Plugging in the leakages in revenue generation has helped in the increase of the state’s own revenue, said DMK spokesperson Salem Dharaneedharan. “The Tamil Nadu government has received investments worth ₹3 lakh-crore in two years, providing employment to 4 lakh people,” he said.
Watch: Top 5 schemes announced in Tamil Nadu Budget
For the first time in 10 years, Tamil Nadu’s own tax revenue is at 67% of the overall revenue, said Chakravarthy. “It was only 60% when AIADMK demitted office (in 2021). It is a very clear statement of independence from the Central government in revenues,” he said.
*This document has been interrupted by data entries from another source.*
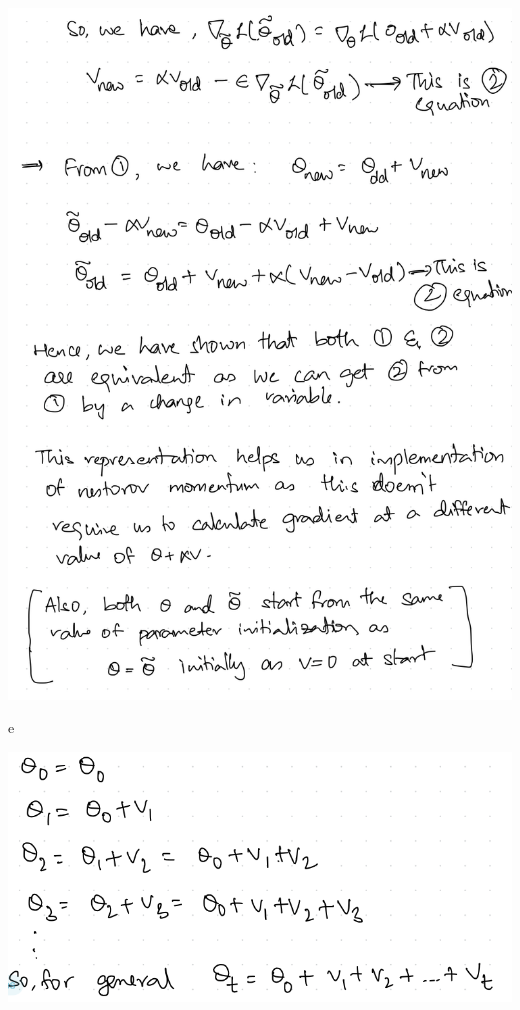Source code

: \documentclass{article}
\renewcommand{\bf}[1]{\textbf{{#1}}}
\newcommand{\ul}[1]{\underline{{#1}}}
\newcommand{\tbu}{\bf{\ul{}}}
\begin{document}
\begin{minipage}{2.6in}
\includegraphics[scale=0.22]{mr52.png}

\tbu{e}

\includegraphics[scale=0.22]{mr5e1.png}



\end{minipage}
\end{document}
PTR, who has repeatedly said Tamil Nadu’s finance is far better managed than the national one, shared data on Monday (March 20) on how the state’s own revenue has increased of late.
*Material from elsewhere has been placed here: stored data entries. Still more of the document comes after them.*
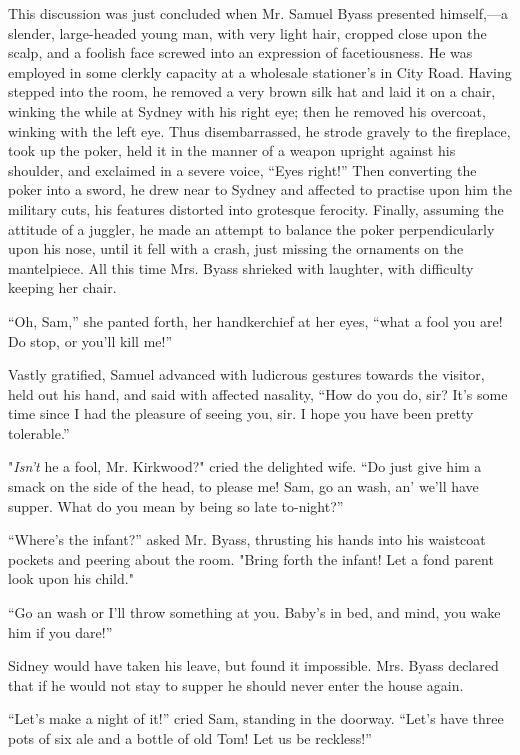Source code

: This discussion was just concluded when Mr. Samuel Byass presented
himself,---a slender, large-headed young man, with very light hair,
cropped close upon the scalp, and a foolish face screwed into an
expression of facetiousness. He was employed in some clerkly capacity at
a wholesale stationer's in City Road. Having stepped into the room, he
removed a very brown silk hat and laid it on a chair, winking the while
at Sydney with his right eye; then he removed his overcoat, winking with
the left eye. Thus disembarrassed, he strode gravely to the fireplace,
took up the poker, held it in the manner of a weapon upright against his
shoulder, and exclaimed in a severe voice, ``Eyes right!'' Then
converting the poker into a sword, he drew near to Sydney and affected
to practise upon him the military cuts, his features
{\protect\hypertarget{161}{}{}}distorted into grotesque ferocity.
Finally, assuming the attitude of a juggler, he made an attempt to
balance the poker perpendicularly upon his nose, until it fell with a
crash, just missing the ornaments on the mantelpiece. All this time Mrs.
Byass shrieked with laughter, with difficulty keeping her chair.

``Oh, Sam,'' she panted forth, her handkerchief at her eyes, ``what a
fool you are! Do stop, or you'll kill me!''

Vastly gratified, Samuel advanced with ludicrous gestures towards the
visitor, held out his hand, and said with affected nasality, ``How do
you do, sir? It's some time since I had the pleasure of seeing you, sir.
I hope you have been pretty tolerable.''

"\emph{Isn't} he a fool, Mr. Kirkwood?" cried the delighted wife. ``Do
just give him a smack on the side of the head, to please me! Sam, go an
wash, an' we'll have supper. What do you mean by being so late
to-night?''

``Where's the infant?'' asked Mr. Byass, thrusting his hands into his
waistcoat pockets and peering about the room. "Bring forth
{\protect\hypertarget{162}{}{}}the infant! Let a fond parent look upon
his child."

``Go an wash or I'll throw something at you. Baby's in bed, and mind,
you wake him if you dare!''

Sidney would have taken his leave, but found it impossible. Mrs. Byass
declared that if he would not stay to supper he should never enter the
house again.

``Let's make a night of it!'' cried Sam, standing in the doorway.
``Let's have three pots of six ale and a bottle of old Tom! Let us be
reckless!''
“Tamil Nadu faced a tax-revenue fall between 2006-2011. Before 2006, the state’s own tax revenue was 8% when compared to the GDP. It came down further to 5.58% in 2021. This placed the government in a precarious financial position. With the efforts of the (current) government, it has improved to 6.11%,” he said.
The total outstanding debt pegged at ₹7.26 lakh-crore this year is higher than 2022-23 (₹6.53 lakh-crore). But it should not be a matter of concern, said Chakravarthy. “When an economy grows, debt will also add up. If the debt-to-GDP ratio is good, then it should not be a matter of concern. In the case of Tamil Nadu, it is improving and well within limits,” he said.
Flagship schemes get focus
Better economic health has encouraged the government to invest more in its flagship schemes. The nutritious breakfast scheme, which helped improve attendance percentage, is being extended from 1,543 to 30,122 government schools, benefiting students of classes I–V. Eighteen lakh students will be benefited, and ₹500 crore has been allocated for the scheme.
But economists are rather looking at the hike in capital expenditure, which could lead to more employment opportunities and have a trickle-down effect. “As an economist, I look at how well it is managed fiscally and makes good expenditure (capital expenditure), leading to new jobs. This Budget has achieved both,” said Chakravarthy. Capital expenditure has gone up to 16% this fiscal from 12% in 2021. In 2011, it was 14%, which shows a clear growth trajectory.
Opposition party AIADMK was on the defensive, saying the fiscal deficit was bad during its tenure because of the impact of COVID. “On one hand, we lost revenue due to lockdowns; on the other, expenses were high,” said former Chief Minister Edappadi K Palaniswami. He took a jibe at the DMK for restricting ₹1,000 to “eligible” homemakers, instead of all homemakers as promised in the election manifesto. “Given that the DMK government had a comparatively COVID-free rule and an increase in revenue, they could have reached zero fiscal deficit,” he said.
Also read: Tamil Nadu’s new breakfast scheme pushing up school attendance: Report
DMK leaders pointed out that the fiscal deficit was more than ₹45,000 crore even before the COVID pandemic, under AIADMK rule. The party ruled the state back to back from 2011. “Tamil Nadu was a revenue-surplus state before 2011,” said Dharaneetharan.